Wamboldt, 299 Wis. 2d 723, ¶¶46-47 (footnotes omitted).

7        As required by Wambolt, we liberally construe the April 21, 2009 “Decision and Order” to not be the document from which an appeal of right could follow.[3]  The notice of appeal references the June 11, 2009 “Final Order” which states that it is final for the purposes of appeal.  The June 11, 2009 order establishes with clarity when the time to appeal was triggered.[4]  The notice of appeal is timely filed from the June 11, 2009 order. 

            By the Court.—Jurisdiction confirmed.

            Recommended for publication in the official reports.

 


 



[1]  All references to the Wisconsin Statutes are to the 2007-08 version unless otherwise noted.

[2]  If a notice of appeal is not timely filed from a final judgment or final order which does not include the finality statement and this court dismisses the appeal, it becomes law of the case that the judgment or order was final for purposes of appeal.  No subsequent appeal can be taken from a subsequent judgment or order that does nothing new other than include the finality statement. 
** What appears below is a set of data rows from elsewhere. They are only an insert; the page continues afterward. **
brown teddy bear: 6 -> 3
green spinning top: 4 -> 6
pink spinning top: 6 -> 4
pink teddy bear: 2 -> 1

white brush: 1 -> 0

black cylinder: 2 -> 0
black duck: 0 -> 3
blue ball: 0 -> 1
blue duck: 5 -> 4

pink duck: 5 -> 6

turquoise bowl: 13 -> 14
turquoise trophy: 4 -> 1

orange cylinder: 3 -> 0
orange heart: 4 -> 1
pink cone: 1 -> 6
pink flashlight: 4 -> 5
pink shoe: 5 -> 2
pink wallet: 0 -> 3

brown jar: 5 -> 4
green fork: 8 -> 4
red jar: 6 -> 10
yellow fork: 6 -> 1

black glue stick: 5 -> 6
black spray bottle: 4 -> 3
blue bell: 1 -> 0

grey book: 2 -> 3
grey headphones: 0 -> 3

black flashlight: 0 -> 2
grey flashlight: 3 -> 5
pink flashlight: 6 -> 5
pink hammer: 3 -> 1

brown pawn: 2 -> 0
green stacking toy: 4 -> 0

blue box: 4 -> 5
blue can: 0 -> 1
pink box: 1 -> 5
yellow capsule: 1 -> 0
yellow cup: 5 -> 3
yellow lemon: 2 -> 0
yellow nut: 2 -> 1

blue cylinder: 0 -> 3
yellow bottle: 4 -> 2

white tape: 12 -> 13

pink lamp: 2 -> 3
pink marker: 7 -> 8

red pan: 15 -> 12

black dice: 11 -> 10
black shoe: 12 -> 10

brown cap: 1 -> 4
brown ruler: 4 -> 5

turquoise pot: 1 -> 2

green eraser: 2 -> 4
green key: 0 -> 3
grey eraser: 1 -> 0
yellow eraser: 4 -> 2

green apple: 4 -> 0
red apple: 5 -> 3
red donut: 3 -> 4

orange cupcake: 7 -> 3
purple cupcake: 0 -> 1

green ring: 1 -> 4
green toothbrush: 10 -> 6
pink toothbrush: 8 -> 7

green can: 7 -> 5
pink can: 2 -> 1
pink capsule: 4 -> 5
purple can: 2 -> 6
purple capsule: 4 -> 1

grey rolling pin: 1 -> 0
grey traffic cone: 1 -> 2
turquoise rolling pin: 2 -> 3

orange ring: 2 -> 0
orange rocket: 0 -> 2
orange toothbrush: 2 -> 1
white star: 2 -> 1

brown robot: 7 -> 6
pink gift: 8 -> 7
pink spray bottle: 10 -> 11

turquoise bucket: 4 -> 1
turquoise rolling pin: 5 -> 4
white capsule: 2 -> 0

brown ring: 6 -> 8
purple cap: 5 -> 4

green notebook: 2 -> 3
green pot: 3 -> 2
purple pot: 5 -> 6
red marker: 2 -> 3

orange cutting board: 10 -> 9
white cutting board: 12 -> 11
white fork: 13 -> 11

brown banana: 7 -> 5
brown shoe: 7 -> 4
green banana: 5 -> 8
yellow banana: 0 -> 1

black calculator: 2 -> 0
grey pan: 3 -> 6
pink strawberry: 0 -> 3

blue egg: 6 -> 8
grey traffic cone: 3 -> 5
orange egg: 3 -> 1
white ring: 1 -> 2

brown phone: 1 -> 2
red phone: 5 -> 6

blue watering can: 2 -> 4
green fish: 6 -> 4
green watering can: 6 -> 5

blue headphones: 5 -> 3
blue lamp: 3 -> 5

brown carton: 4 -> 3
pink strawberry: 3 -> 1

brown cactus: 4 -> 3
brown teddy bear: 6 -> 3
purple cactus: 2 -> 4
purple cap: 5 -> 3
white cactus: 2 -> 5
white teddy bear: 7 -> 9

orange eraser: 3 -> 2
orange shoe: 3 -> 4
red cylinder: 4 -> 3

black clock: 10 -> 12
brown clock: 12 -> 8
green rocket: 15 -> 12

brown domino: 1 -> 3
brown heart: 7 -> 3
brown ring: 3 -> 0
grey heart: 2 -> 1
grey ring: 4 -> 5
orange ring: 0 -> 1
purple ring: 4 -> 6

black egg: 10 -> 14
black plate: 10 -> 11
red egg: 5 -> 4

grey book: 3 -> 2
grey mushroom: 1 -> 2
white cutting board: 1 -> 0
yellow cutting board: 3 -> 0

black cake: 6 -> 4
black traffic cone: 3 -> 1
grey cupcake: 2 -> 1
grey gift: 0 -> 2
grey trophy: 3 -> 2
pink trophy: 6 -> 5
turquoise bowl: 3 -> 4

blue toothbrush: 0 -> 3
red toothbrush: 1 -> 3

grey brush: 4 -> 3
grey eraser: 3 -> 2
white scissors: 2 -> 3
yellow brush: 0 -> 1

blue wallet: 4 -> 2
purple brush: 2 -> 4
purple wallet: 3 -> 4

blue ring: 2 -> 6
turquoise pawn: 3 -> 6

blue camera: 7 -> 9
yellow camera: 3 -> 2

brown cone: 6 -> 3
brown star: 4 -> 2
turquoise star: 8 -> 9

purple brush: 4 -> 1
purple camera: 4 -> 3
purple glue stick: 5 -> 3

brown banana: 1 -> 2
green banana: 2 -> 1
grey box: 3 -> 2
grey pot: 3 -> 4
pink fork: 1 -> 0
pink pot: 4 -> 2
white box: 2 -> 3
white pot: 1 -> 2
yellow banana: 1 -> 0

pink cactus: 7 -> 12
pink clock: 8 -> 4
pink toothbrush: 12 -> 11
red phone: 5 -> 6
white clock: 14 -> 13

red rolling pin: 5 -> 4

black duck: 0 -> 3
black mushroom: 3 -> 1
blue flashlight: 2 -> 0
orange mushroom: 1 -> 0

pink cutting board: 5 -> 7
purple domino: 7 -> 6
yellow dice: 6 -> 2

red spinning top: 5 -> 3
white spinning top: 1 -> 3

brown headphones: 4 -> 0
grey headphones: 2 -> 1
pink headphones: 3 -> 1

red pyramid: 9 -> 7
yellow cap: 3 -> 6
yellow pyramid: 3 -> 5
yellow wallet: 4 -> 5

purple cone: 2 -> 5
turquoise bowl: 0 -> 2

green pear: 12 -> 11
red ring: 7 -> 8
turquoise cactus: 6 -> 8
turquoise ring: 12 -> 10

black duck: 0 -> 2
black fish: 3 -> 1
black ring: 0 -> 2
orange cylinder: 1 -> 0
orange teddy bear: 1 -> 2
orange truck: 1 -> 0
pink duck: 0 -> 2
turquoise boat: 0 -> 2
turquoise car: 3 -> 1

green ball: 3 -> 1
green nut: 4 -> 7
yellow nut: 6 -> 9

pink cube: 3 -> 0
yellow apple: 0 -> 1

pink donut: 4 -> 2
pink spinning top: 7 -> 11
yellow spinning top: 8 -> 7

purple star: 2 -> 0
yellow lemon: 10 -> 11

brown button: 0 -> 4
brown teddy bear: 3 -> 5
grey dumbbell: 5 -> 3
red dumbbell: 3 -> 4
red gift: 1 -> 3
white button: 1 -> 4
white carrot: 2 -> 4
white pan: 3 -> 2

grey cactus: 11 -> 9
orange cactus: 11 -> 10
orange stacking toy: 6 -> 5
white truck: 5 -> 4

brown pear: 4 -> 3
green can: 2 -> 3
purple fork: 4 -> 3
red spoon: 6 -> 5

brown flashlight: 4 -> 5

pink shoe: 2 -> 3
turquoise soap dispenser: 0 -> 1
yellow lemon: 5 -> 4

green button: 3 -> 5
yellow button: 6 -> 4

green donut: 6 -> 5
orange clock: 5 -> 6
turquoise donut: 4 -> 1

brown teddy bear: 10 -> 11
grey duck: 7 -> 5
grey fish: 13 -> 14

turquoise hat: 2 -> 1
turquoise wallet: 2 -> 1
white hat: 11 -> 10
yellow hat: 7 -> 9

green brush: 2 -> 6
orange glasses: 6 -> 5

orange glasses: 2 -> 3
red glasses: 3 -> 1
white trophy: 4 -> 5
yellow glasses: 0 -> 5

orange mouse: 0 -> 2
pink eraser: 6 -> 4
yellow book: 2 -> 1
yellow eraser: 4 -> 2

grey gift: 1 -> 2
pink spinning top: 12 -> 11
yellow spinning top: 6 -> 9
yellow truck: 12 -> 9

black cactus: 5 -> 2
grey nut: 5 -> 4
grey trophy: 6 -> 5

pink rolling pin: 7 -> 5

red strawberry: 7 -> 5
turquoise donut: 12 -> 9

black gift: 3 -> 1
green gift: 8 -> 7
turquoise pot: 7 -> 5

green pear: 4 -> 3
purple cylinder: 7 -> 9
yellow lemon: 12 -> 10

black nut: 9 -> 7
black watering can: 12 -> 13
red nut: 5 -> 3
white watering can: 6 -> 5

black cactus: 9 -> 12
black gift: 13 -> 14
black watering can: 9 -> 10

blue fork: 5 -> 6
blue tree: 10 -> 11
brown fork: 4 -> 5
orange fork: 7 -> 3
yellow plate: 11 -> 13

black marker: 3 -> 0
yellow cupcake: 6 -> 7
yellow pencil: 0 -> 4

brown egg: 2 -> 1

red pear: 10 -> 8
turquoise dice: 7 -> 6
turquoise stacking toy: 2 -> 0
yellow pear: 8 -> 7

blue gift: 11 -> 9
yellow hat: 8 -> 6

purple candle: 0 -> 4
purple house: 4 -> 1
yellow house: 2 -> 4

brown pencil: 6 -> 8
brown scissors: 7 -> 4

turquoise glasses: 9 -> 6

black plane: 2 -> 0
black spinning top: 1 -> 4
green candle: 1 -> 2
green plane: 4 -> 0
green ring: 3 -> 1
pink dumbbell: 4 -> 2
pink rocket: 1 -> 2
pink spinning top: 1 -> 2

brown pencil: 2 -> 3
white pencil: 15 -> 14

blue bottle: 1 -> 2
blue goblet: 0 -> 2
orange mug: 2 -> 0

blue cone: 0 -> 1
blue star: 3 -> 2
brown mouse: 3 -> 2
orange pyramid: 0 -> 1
[3]  The law is that finality is established by looking at the document itself and not to subsequent events.  Radoff v. Red Owl Stores, Inc., 109 Wis. 2d 490, 493, 326 N.W.2d 240 (1982).  “The test of finality is not what later happened in the case but rather, whether the trial court contemplated the document to be a final judgment or order at the time it was entered.  This must be established by looking at the document itself, not to subsequent events.”  Fredrick v. City of Janesville, 92 Wis. 2d 685, 688, 285 N.W.2d 655 (1979).  Here ambiguity exists because the final order lacks the required finality statement and not by entry of the subsequent “Final Order,” and we do not run afoul of Radoff and Fredrick. 

[4]  In Wambolt v. West Bend Mutual Insurance Co., 2007 WI 35, ¶47, 299 Wis. 2d 723, 728 N.W.2d 670, the court put the burden of clarity on the prevailing party.  Here the circuit court authored the April 21, 2009 “Decision and Order” and the June 11, 2009 “Final Order” was drafted and submitted by the prevailing party before the time to appeal the April 21, 2009 order expired.  Although the respondent now disavows that the subsequent order was necessary to commence the time to appeal, the June 11, 2009 “Final Order” is consistent with the goal for thoughtful drafting of final judgments or final orders to eliminate uncertainty and traps as to when the time to appeal commences.  We emphasize again the need for circuit courts and litigants to include the now required finality statement.